Interstate Bakeries Wins $230 Million in Bank Financing

Interstate Bakeries Corp. has obtained commitments for $230 million in fresh bank financing on terms far more favorable than on its existing bank debt.

The lead banks in the deal, the banking units of Chemical Banking Corp. and Bankers Trust New York Corp., were willing to grant the improved terms largely because the Kansas City-based baking company expects to get an infusion of capital through an initial public offering expected next month.

Right now, Interstate's debt exceeds capital. But as a result of the stock offering, the company's debt-to-capital ratio will shrink to about 58%.

Interstate, the nation's largest independent bakery, plans to raise between $250 million and $280 million through the offering of 15,625,000 common shares at an expected price of $16 to $18 each.

Proceeds from the offering will be used to retire subordinated debt and preferred stock issued in late 1987 at the time of the $400 million buyout.
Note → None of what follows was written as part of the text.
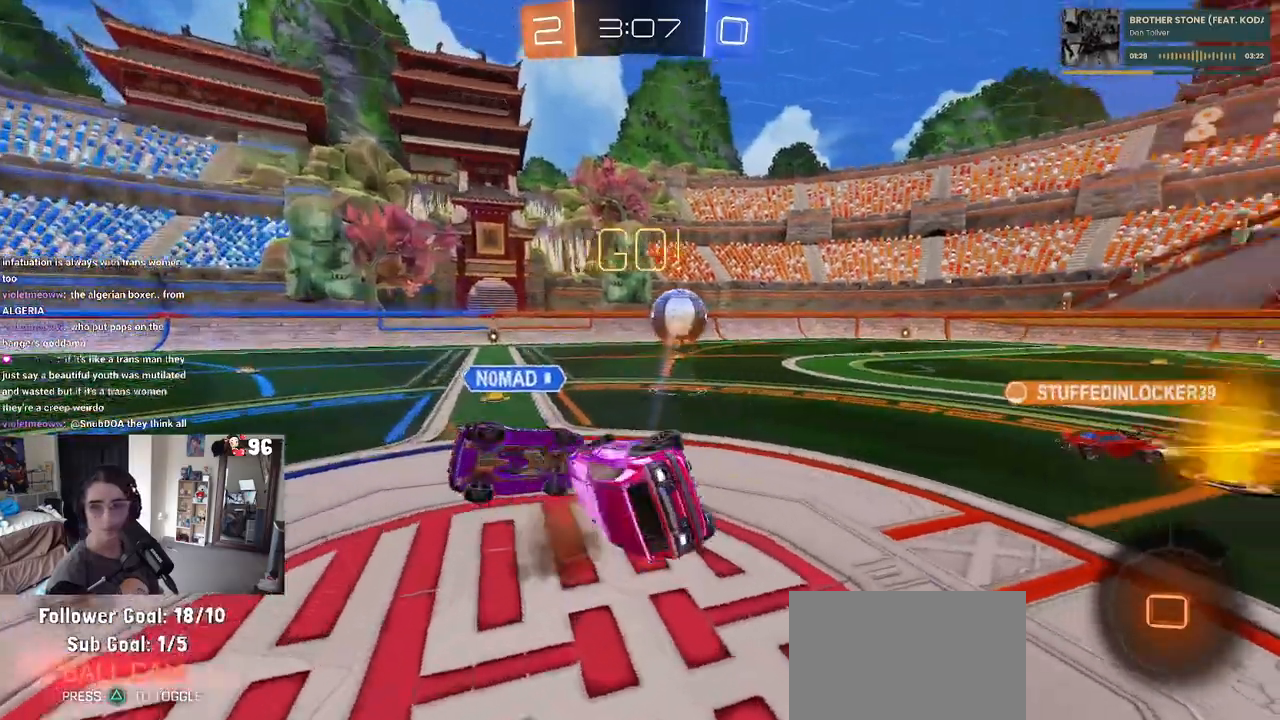
{"buttons": ["SQUARE", "R2"], "left_stick": "down-left", "right_stick": "center", "events": []}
First Boston Corp., which took the company private, is lead underwriter of the public offering.

With the prospect of a healthier balance sheet, the company was able to obtain new bank financing priced at 75 basis points over the London interbank offered rate, compared to a spread over Libor of 250 basis points that the company is paying now on its existing loans.

Shedding HLT Classification

The cheaper pricing, which is conditioned on the completion of the stock offering, reflects the fact that because of the planned stock offer Interstate will no longer be classified as an HLT, or highly leveraged transaction.

The credit agreement stipulates that if the deal is later reclassified as an HLT, pricing would rise to Libor plus 250 basis points.

About half a dozen banks were approached by Interstate to provide the new loans, and four of those banks actually bid for the business.

Chemical and Bankers Trust were selected because they were the most competitive on pricing and other terms, said Paul Yarick, treasurer of Interstate.

Apparently encouraged by the company's deleveraging, the response from banks in general was "pretty favorable," Mr. Yarick added.

Total fees on the new loan package amount to about 1%. As administrative agent, Chemical will receive an annual fee of $100,000 under the six-year credit agreement.

Complex Package

The loan package consists of a $150 million term loan, a $30 million revolving credit, and a $50 million letter of credit. The term loan will be used to prepay $140 million of bank debt, which is all that remains of the original $280 million buyout loan from a group led by Toronto Dominion Bank.

It couldn't be learned whether Toronto Dominion was one of the banks that bid to lead the new financing.

Chemical and Bankers Trust are expected to begin marketing the credit in a couple of weeks.